1. Hi Coach Mora. It’s great to have you hear at New Level Performance. Could you tell us about your background and how you became involved in coaching? My father was a coach so I grew up in the business. I can honestly say it is all I ever wanted to do. Being around the athletes as a youngster really made a positive impression on me; I respected the hard work, commitment, teamwork, and competitive drive they routinely demonstrated. My favorite time as a kid where hanging out with my Dad at practice, being on the sidelines at games, and spending time in locker room before and after games…I loved the intensity. When I ended my playing career at the University of Washington I became a Student Assistant as I finished my degree. Upon graduation I accepted a position with the San Diego Chargers working with the coaching staff, that job lead quickly to the position of Defensive Backs Coach at the age of 24.

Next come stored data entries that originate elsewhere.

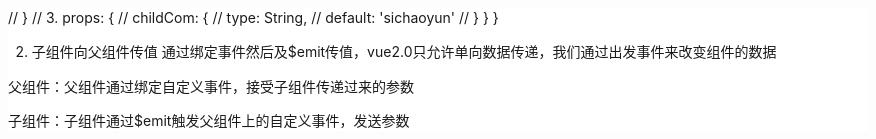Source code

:   //     }
  //   3. props: {
  //       childCom: {
  //       type: String,
  //       default: 'sichaoyun' 
  //     }
}
 }
</script>

2. 子组件向父组件传值
  通过绑定事件然后及$emit传值，vue2.0只允许单向数据传递，我们通过出发事件来改变组件的数据

父组件：父组件通过绑定自定义事件，接受子组件传递过来的参数
<template>
  <div class="parent">
    <h2>{{ msg }}</h2>
    <p>父组件接手到的内容：{{ username }}</p>
    <son psMsg="父组件" @transfer="getUser"></son> 
      <!-- 监听子组件触发的transfer事件,然后调用getUser方法 -->
  </div>
 </template>
 <script>
 import son from './Son'
 export default {
  name: 'HelloWorld',
  data () {
    return {
      msg: '父组件',
      username:'',
    }
  },
  components:{son},
  methods:{
    getUser(msg){
      this.username= msg
    }
  }
}
</script>

子组件：子组件通过$emit触发父组件上的自定义事件，发送参数
<template>
  <div class="son">
    <p>{{ sonMsg }}</p>
    <p>子组件接收到内容：{{ psMsg }}</p>
    <button @click="setUser">传值</button>
  </div>
</template>
<script>
export default {
  name: "son",
  data(){
    return {
      sonMsg:'子组件',
      user:'子传父的内容'
    }
  },
  props:['psMsg'],
  methods:{
    setUser:function(){
      this.$emit('transfer',this.user)//触发transfer方法，this.user 为向父组件传递的数据
    }
  }
}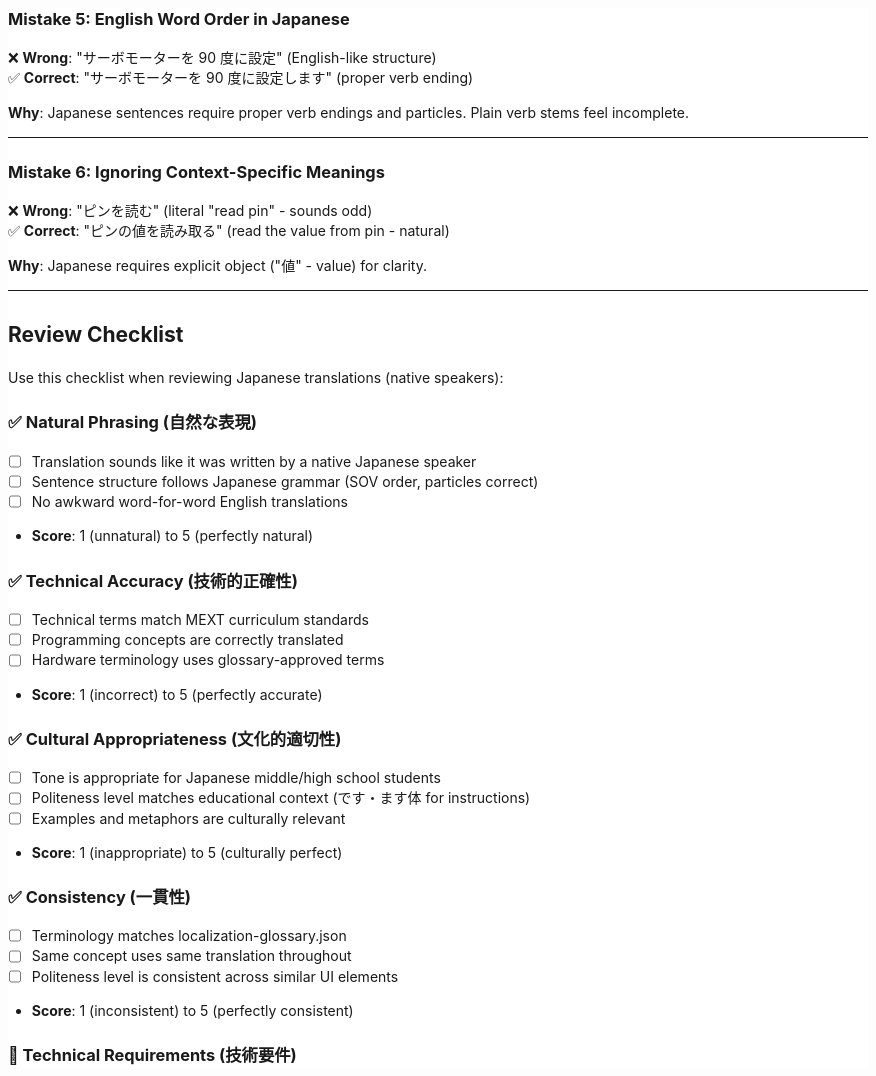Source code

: 
### Mistake 5: English Word Order in Japanese

❌ **Wrong**: "サーボモーターを 90 度に設定" (English-like structure)  
✅ **Correct**: "サーボモーターを 90 度に設定します" (proper verb ending)

**Why**: Japanese sentences require proper verb endings and particles. Plain verb stems feel incomplete.

---

### Mistake 6: Ignoring Context-Specific Meanings

❌ **Wrong**: "ピンを読む" (literal "read pin" - sounds odd)  
✅ **Correct**: "ピンの値を読み取る" (read the value from pin - natural)

**Why**: Japanese requires explicit object ("値" - value) for clarity.

---

## Review Checklist

Use this checklist when reviewing Japanese translations (native speakers):

### ✅ Natural Phrasing (自然な表現)

-   [ ] Translation sounds like it was written by a native Japanese speaker
-   [ ] Sentence structure follows Japanese grammar (SOV order, particles correct)
-   [ ] No awkward word-for-word English translations
-   **Score**: 1 (unnatural) to 5 (perfectly natural)

### ✅ Technical Accuracy (技術的正確性)

-   [ ] Technical terms match MEXT curriculum standards
-   [ ] Programming concepts are correctly translated
-   [ ] Hardware terminology uses glossary-approved terms
-   **Score**: 1 (incorrect) to 5 (perfectly accurate)

### ✅ Cultural Appropriateness (文化的適切性)

-   [ ] Tone is appropriate for Japanese middle/high school students
-   [ ] Politeness level matches educational context (です・ます体 for instructions)
-   [ ] Examples and metaphors are culturally relevant
-   **Score**: 1 (inappropriate) to 5 (culturally perfect)

### ✅ Consistency (一貫性)

-   [ ] Terminology matches localization-glossary.json
-   [ ] Same concept uses same translation throughout
-   [ ] Politeness level is consistent across similar UI elements
-   **Score**: 1 (inconsistent) to 5 (perfectly consistent)

### 📏 Technical Requirements (技術要件)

2. Could you walk through the recruiting process when you coached in College? The recruiting process has changed dramatically over the past few years. The digital age and the influence of social media have had a major impact on how coaches connect with players. It is typical now for kids to commit to a school prior to their senior season, something that never happened when I was a player or college coach.
3. What were the top 5 characteristics you looked for in an incoming freshman? Personal Character, Football Character, Work Ethic, Commitment to a “Team First” Environment, Family Background and major influences in the young mans life.
4. What are some things that potential college freshman football players can do to better prepare them for college life and athletics? I would say that they need to connect with a counselor as freshman in HS that can help guide them through the process of taking the correct courses, help them as they prepare for the ACT/SAT test, and help them to prepare to write the essays they must write as they apply to college. Students need to understand that the chances of getting a scholarship are remote and should prepare to get accepted to colleges on their own accord. I was a Walk-on at the University after having been a pretty highly recruited player as a junior. I injured my knee and didn’t have the kind of senior season I expected to have. I had to get myself into school and earn my scholarship as a freshman.
5. Many young players see the glamour of the position of playing D1 football on national TV, but do not recognize the sacrifice that must be made. Could you give us a sample of a typical freshman’s daily schedule? The balance of school and sport can be overwhelming for an 18 year old away from home for the first time. Depending on the time of year, assume your day will begin with 6:00 AM workouts up to 3 days a week. Typically you will have 3 classes to attend during the day, afternoon meetings and practice, then study hall. It is imperative that the student athlete is very organized with their time and disciplined to stay on schedule.
6. How important are football camps, combines, etc… to the recruiting process? What is the most significant form of communication that lets a potential signee know that a college program is very interested in them? These forms of exposure have become increasingly important. Many colleges use camps and combines as a first look at potential recruits. However, the best thing you can do is play well on Friday nights. If you are a good player they will find you. It is important that your HS coach be an advocate for you and make calls to the colleges that you are interested in. I think a letter to the position coach at the school you have an interest in attending is an excellent way to get on the radar.
7. What is one thing that you have always emphasized to the athletes in your program that they want to leave the university with? A degree! Beyond that a Rolodex of connections in the business world that they can reach out to as they move into the next phase of their life.
8. What in your experience leads to the biggest downfall of young athletes when they arrive on campus? A lack of discipline in organizing their time and sticking with a schedule that allows for study, workouts, relax time, and sleep. Also, some youngsters start to believe they are special because they play ball and get lazy or cocky…don’t fall into that trap. As a student-athlete you have a rare opportunity to experience college like few others…take advantage of it. Find an area of study that interests you and apply yourself like you do in sports.
9. Thanks for doing this interview and where can we learn more about you. What projects are you currently working on? I am working for NFL Network and FOX Sports, as well as getting involved with the study of concussions. I also am the President of a charitable foundation, the Jim Mora Count on Me Family Foundation, www.countonmefoundation.org
James Lawrence “Jim” Mora (born November 19, 1961, in Los Angeles, California) is an American former NCAA defensive back and National Football League head coach. As of 2010, he is currently an analyst for the NFL Network.
On February 5, 2009, the Seahawks signed Mora to a five year contract to become the team’s next head coach when then head coach Mike Holmgren retired following the 2008 season. Mora is the son of retired NFL head coach Jim E. Mora. To differentiate between the two, Jim Mora is often referred to as “Jim Mora Jr.”. However some, like Monte Kiffin, refer to him as “J.L. [Mora]”.